** Input data follows **

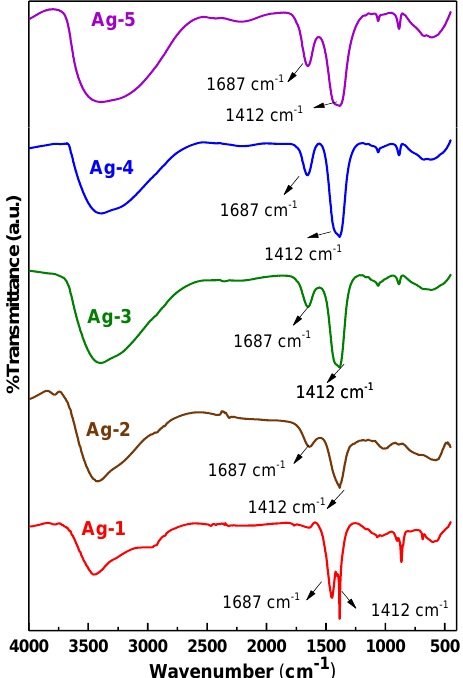
Figure 3. FT – IR spectra of synthesized Ag-containing nanomaterials . Figure 3. FT–IR spectra of synthesized Ag-containing nanomaterials.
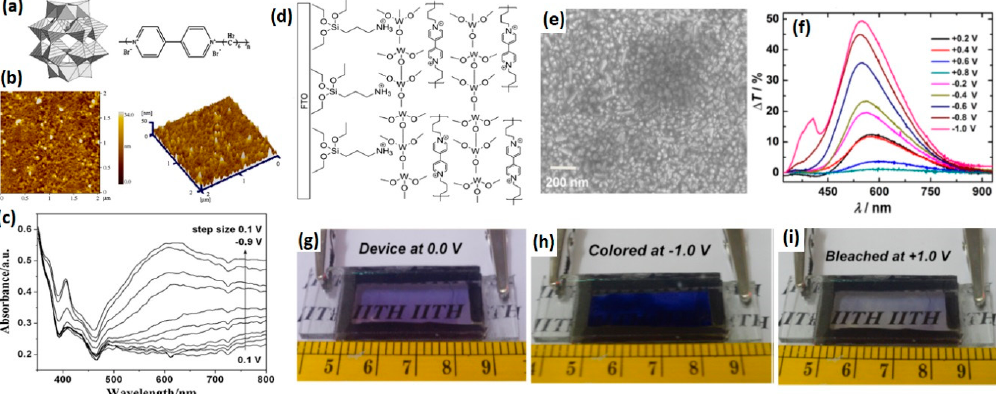
Figure 17. ( a ) The structure of tungsten phosphate (left) and PXV (right). ( b ) AFM images of a [P 2 W 18 / PXV] 5 multilayer film on a silicon wafer. ( c ) Spectroelectrochemistry of [P 2 W 18 / PXV]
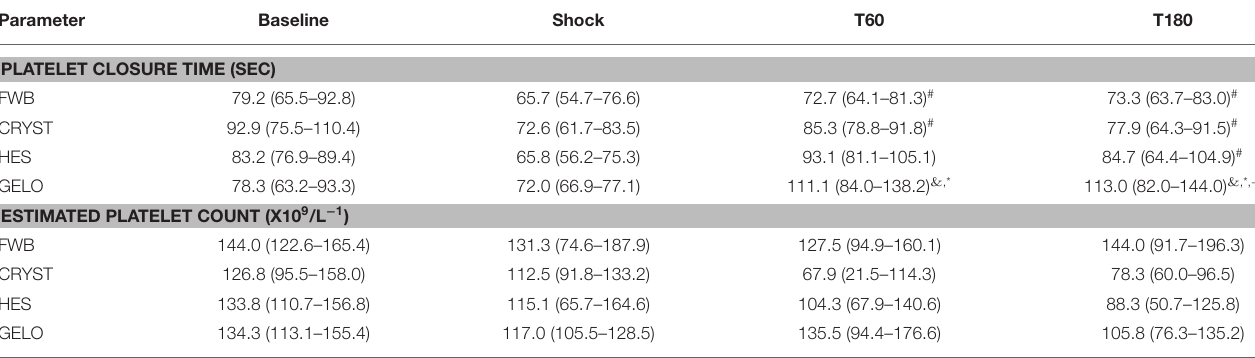
TABLE 1 | Platelet closure time and count (mean, 95% confidence interval) in dogs ( n = 6 per group) with hemorrhagic shock given 20mL kg − 1 of either fresh whole blood (FWB), hydroxyethyl starch 130/0.4 (HES), 4% succinylated gelatin (GELO), or 80mL kg − 1 of balanced isotonic crystalloid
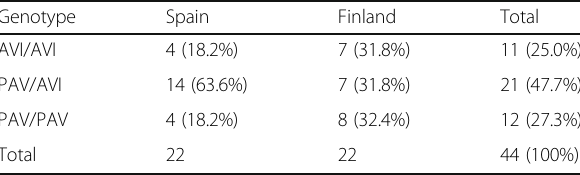
Table 1 Number of subjects in each genotype group from Spain and Finland Genotype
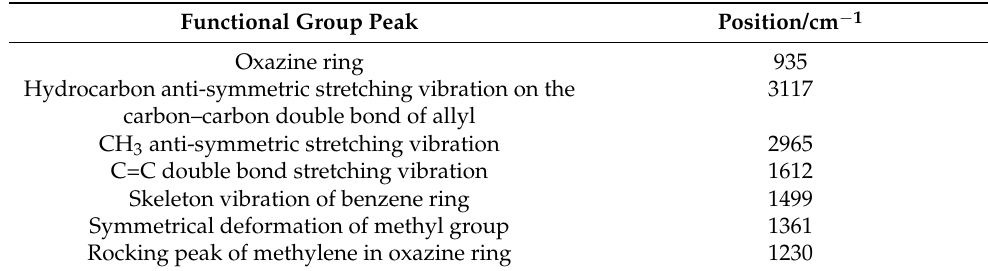
Figure 12. GPC of benzoxazine (bisphenol A) .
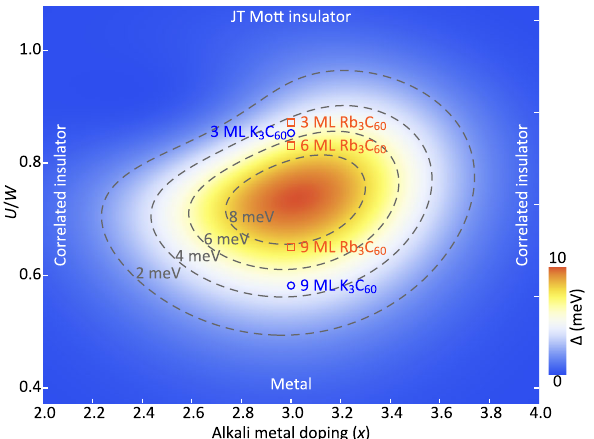
Fig. 5 Uni fi ed phase diagram of Δ variation with electronic correlations U and doping. The empty circles and squares distinctively mark the experimental Δ measured in K 3 C 60 and Rb 3 C 60 fi lms, respectively. Contour plots of Δ with a separation of 2 meV are shown in gray dashes. Note that the fulleride superconductivity is always peaked at half- fi lling at any speci fi c U / W , with W denoting the t 1u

** End of Input data **

=== Directions for this task ===
Give the lines again exactly, starting where the entries begin and stopping once the line with "Figure 17. ( a" is included; pictures are not copied.

=== Result of this task ===
Figure 3. FT – IR spectra of synthesized Ag-containing nanomaterials . Figure 3. FT–IR spectra of synthesized Ag-containing nanomaterials.
Figure 17. ( a ) The structure of tungsten phosphate (left) and PXV (right). ( b ) AFM images of a [P 2 W 18 / PXV] 5 multilayer film on a silicon wafer. ( c ) Spectroelectrochemistry of [P 2 W 18 / PXV]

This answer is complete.